Roving Leader takes to byways of idyllic south Longford village

Kevin Forde

Reporter:

Kevin Forde

Email:

kevin.forde@longfordleader.ie

Abbeyshrule

Betty McGoey giving the spring flowers some food Picture: Michelle Ghee

The small village of Abbeyshrule is probably best known for its aerodynamic influence, though it does have one other claim to fame, the prominent and successful work of the local tidy village committee.

The committee was first setup in 1969 and continued thanks to the passion of locals such as Teddy and Gabriel McGoey, James Dowler, Bernie Mills, Jimmy Mitchell and more.

Teddy was responsible for attracting an abundance of events to the area and even organised the first ever airshow, while Gabriel was the one who first entered the village into the Tidy towns competitions, commencing an involvement spanning over five decades.

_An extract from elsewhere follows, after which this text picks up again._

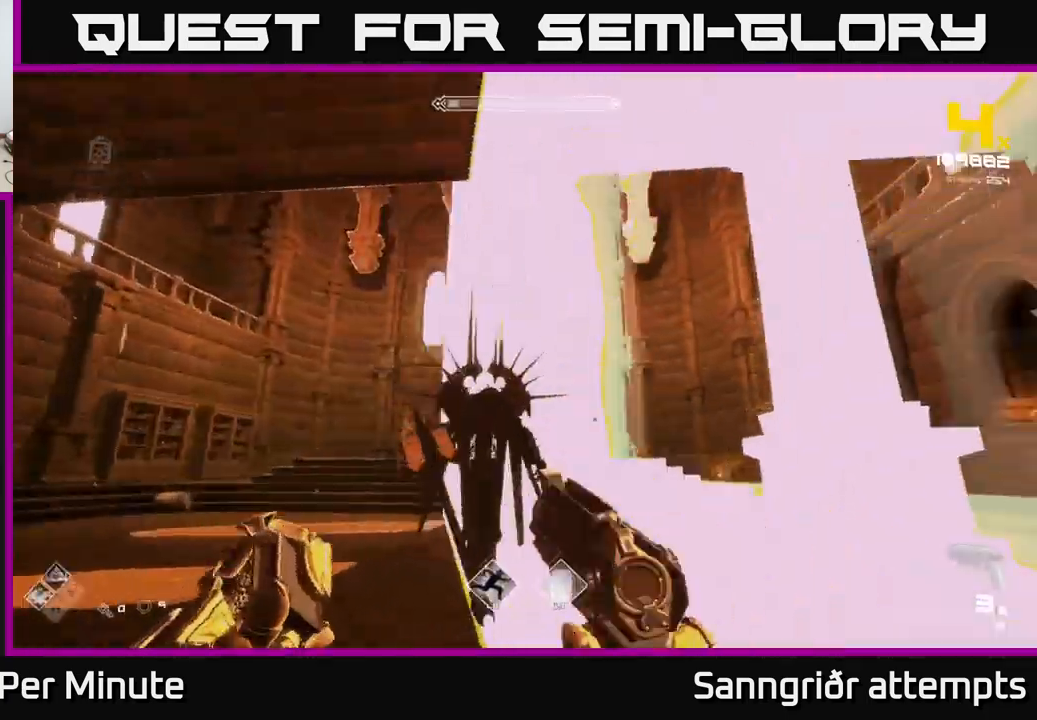
{"buttons": [], "left_stick": "left", "right_stick": "center", "events": [[34, "R1", "down"], [34, "right_stick", "center"], [117, "R1", "up"], [250, "right_stick", "down-right"], [367, "R2", "down"], [417, "right_stick", "center"], [434, "R2", "up"], [434, "left_stick", "left"]]}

Committee chair, Philip Butler, said of Teddy McGoey: “He was a great mentor and a leader. One of his mottos in life was ‘quitters never win and winners never quit.”

The committee have had substantial success since their maiden year and have claimed a medal every year since 2009, ten golds in total. In fact, they even took the Entente Gold Florale medal in 2012, meaning the village ranked number one in the whole of Europe, which members have listed as the highlight of their involvement.

“When Phil Hogan opened the envelope and announced Abbeyshrule as the winner, we couldn't believe it. It was a brilliant moment,” Philip said.

The committee involved through the years have contributed to the development of local amenities such as the canal, which had seats installed from the Hogan stand in Croke Park, the Barley garden, the playground, the lighting of the walkways and lighting of the abbey, and much more.

They also have further developments in the pipeline and hope to add rest-stop facilities for cyslists in the coming year. Team member Ursula McGoey has also pioneered a bee protection initiative and the village has since installed a number of beehives and have restricted their use of glyphosates.

“There is fantastic effort put in by everyone every year,” Philip said.

The team have also employed workers under the Community employment scheme and rural social scheme, while they also helped set up the local Kayak club.

Members wished to thank everybody who has provided help, support and sponsorship throughout the years, noting their success would not have been possible without it.

To some, the tidy towns is simply a way of keeping a community clean, but to the group it is much more than that.

“It benefits physically and it is a great past-time as well,” Philip Butler said.

“The only thanks and reward you need is seeing the place looking so well.”

Not content with their vast level of success over the past fifty years, the team aim to add to their medal collection this coming June and if they have their way, they most likely will.